Subvention ou bourse octroyée s'appliquant à plus d'un exercice financier. (2017-2018 à 2022-2023)

Nom légal du bénéficiaire :
Wong, Bernard (University of Waterloo)
Programme :
Programme de subventions à la découverte - individuelles
But du programme :

Scientific breakthroughs increasingly rely on processing vast volumes of information to discover important patterns and relationships in the data. This requires far more processing power than is available on a single machine. Instead, the work is partitioned and distributed to a cluster of machines connected by a high-speed network. Unfortunately, the communication traffic between machines in a cluster can overwhelm parts of the network, resulting in network congestion that limits the scalability and performance of the processing application. The problem is further compounded by traffic from other applications when the processing application is deployed in a shared environment, such as in the public cloud. As a result, scientific progress may be delayed or even halted because of inefficient network resource utilization.
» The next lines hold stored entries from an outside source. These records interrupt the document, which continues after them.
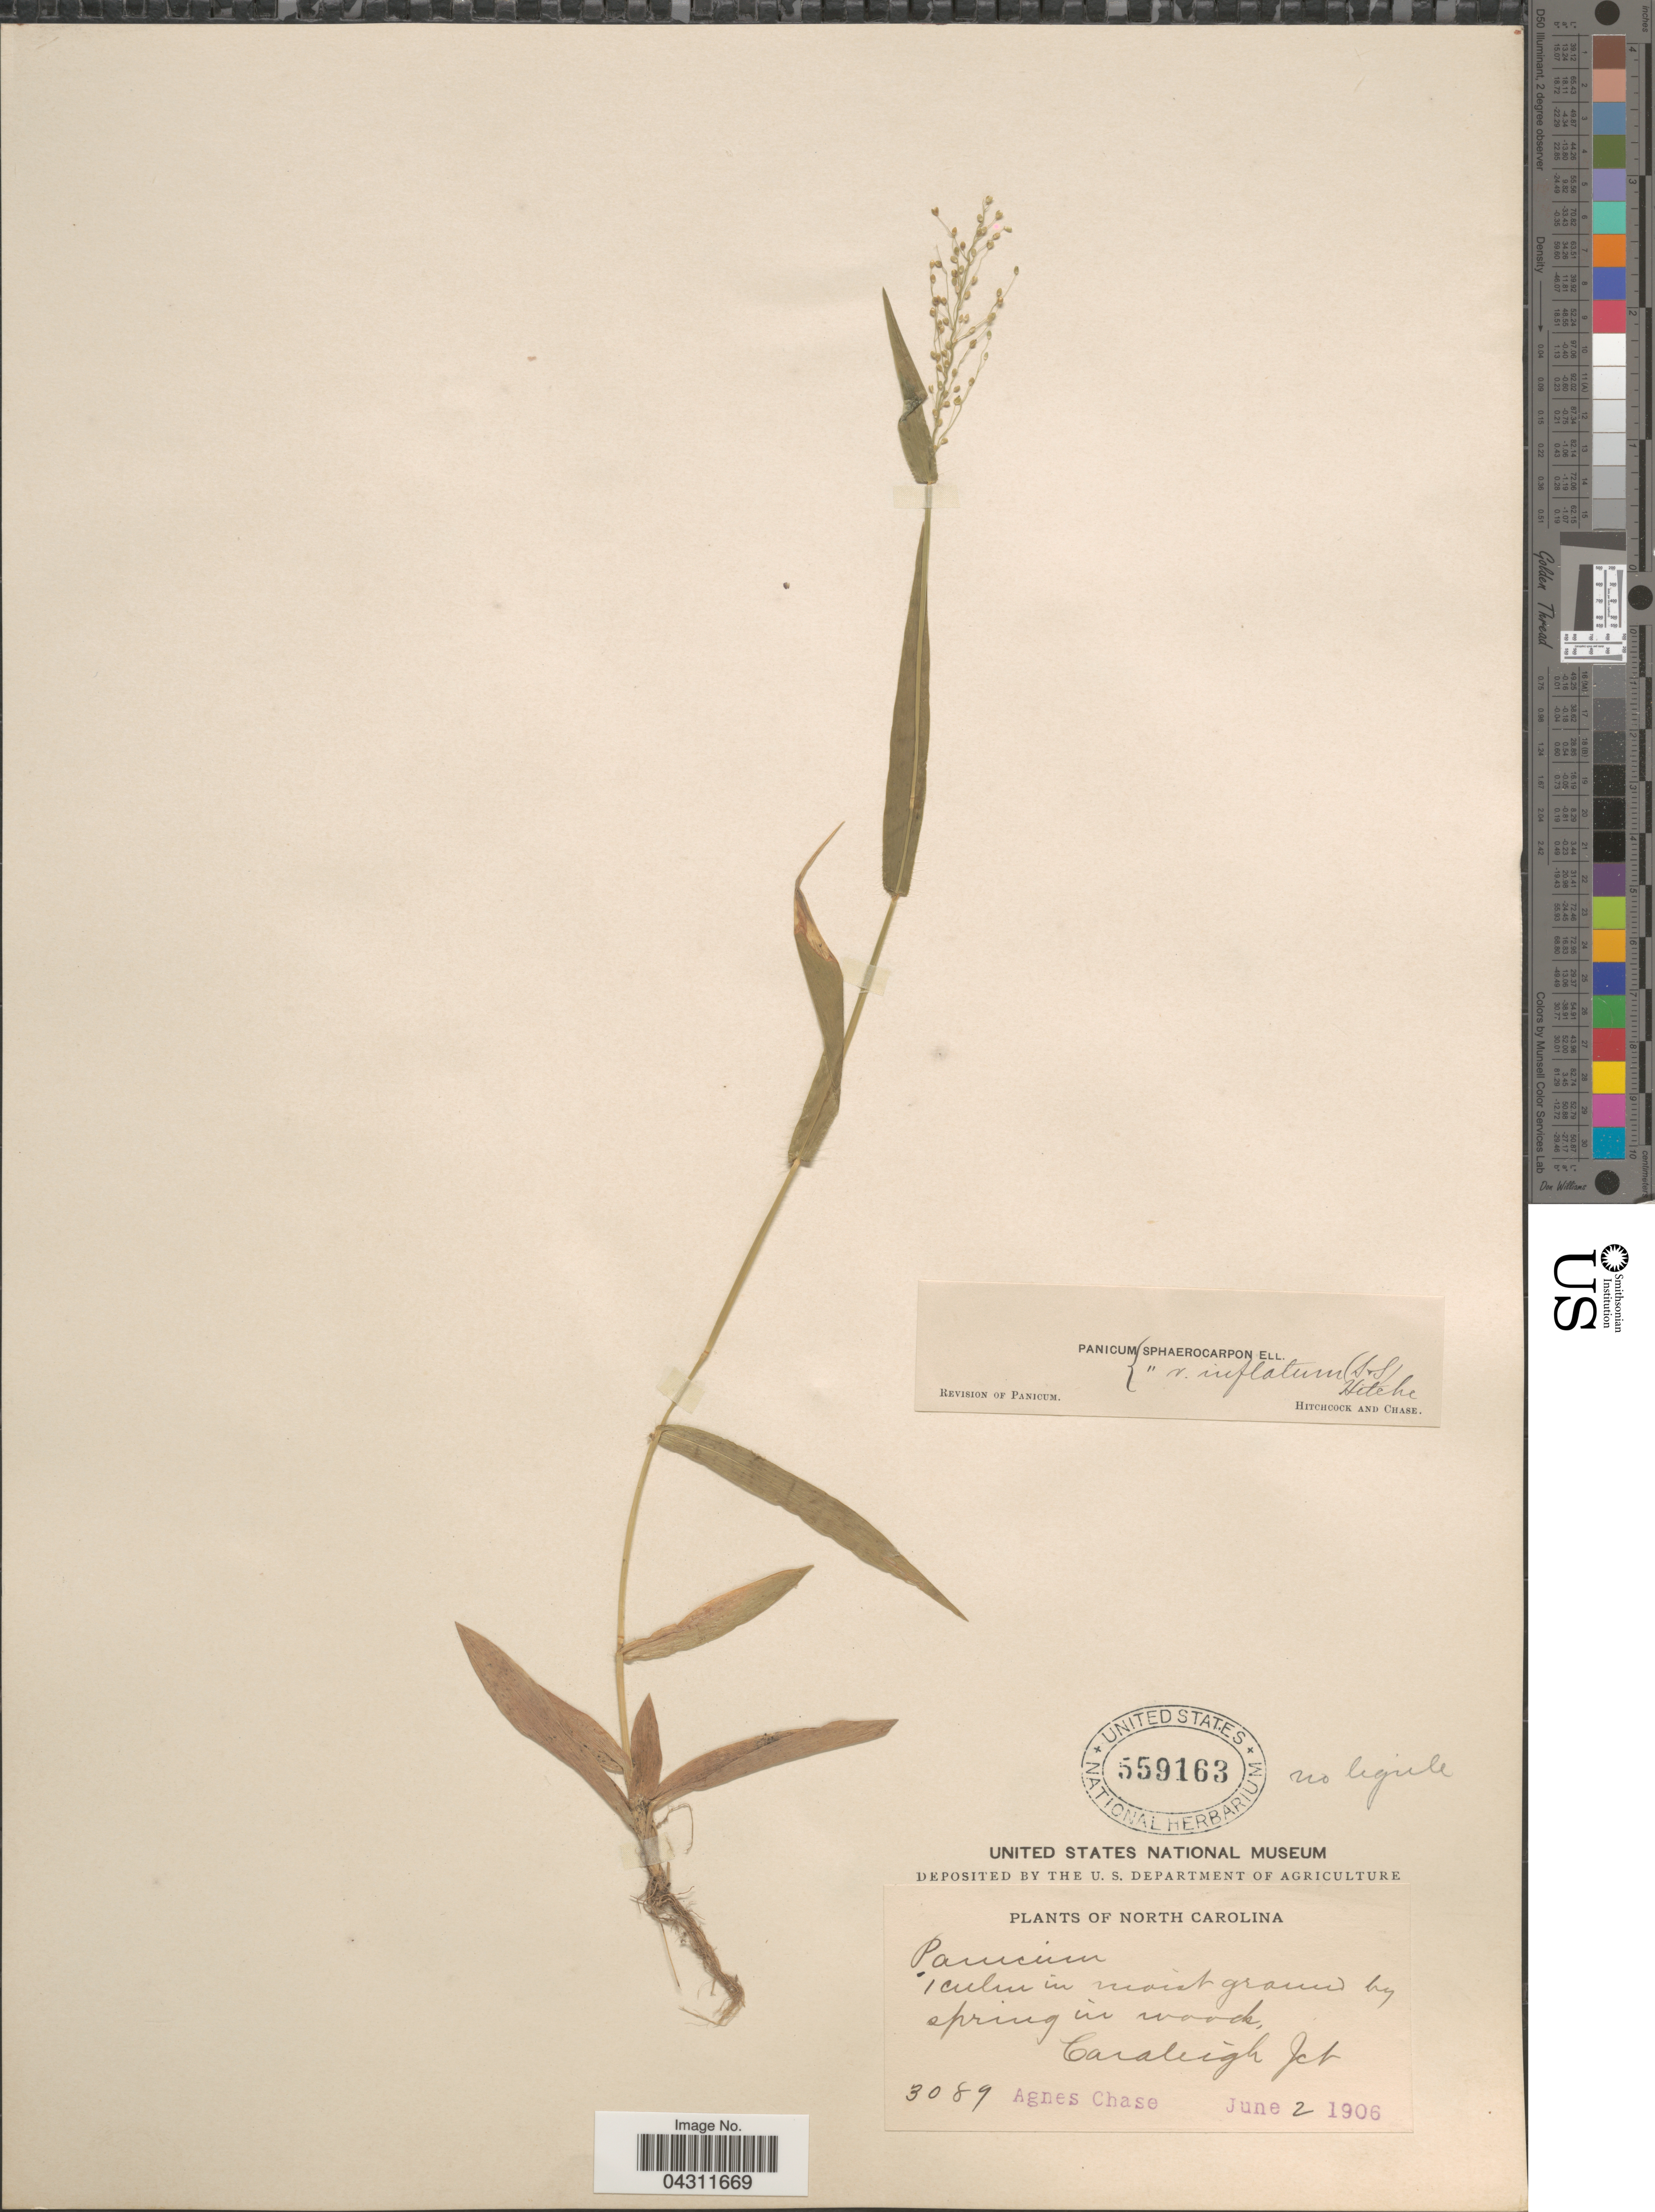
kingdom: Plantae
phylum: Tracheophyta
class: Liliopsida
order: Poales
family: Poaceae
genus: Dichanthelium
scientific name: Dichanthelium strigosum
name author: (Muhl. ex Elliott) Freckmann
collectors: A. Chase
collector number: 3089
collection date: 1906-06-02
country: United States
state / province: North Carolina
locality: Spring in woods, Caraleigh Jct.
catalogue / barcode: US 559163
The proposed research program aims to address this problem by designing applications together with the network to make more efficient use of network resources. This approach enables applications to use up-to-date network information to make application-related decisions. For example, an application may decide to communicate with a different destination in response to network congestion. The application can also control the network to ensure that its traffic is spread evenly across the network. Similarly, the network can leverage application information to dynamically change its network topology. The network can reduce network congestion by reconfiguring its topology to increase its network capacity between high-traffic end-points. As part of this research program, we will perform measurement studies to understand the causes of network congestion in different classes of applications. We will develop an application framework to simplify the development of applications and networks and promote adoption of this design approach. We will also develop a network operating system to provide resource management, conflict resolution, and policy enforcement when running multiple applications on the same network.

The results of this work can benefit the scientific community by addressing network-related scalability limitations. This enables the deployment of larger processing clusters that can process more data than is currently possible, which can help Canadian scientists make the next scientific breakthrough. This work can also benefit the Canadian commercial sector by investigating technologies that can significantly reduce the network infrastructure cost of clusters and datacenters. Cloud providers can use our network operating system to safely provide their tenants control over segments of their networks. Finally, by open-sourcing our systems and working closely with Canadian industrial partners, we can rapidly transfer our technology to Canadian companies, which can give them a significant competitive advantage in the global market.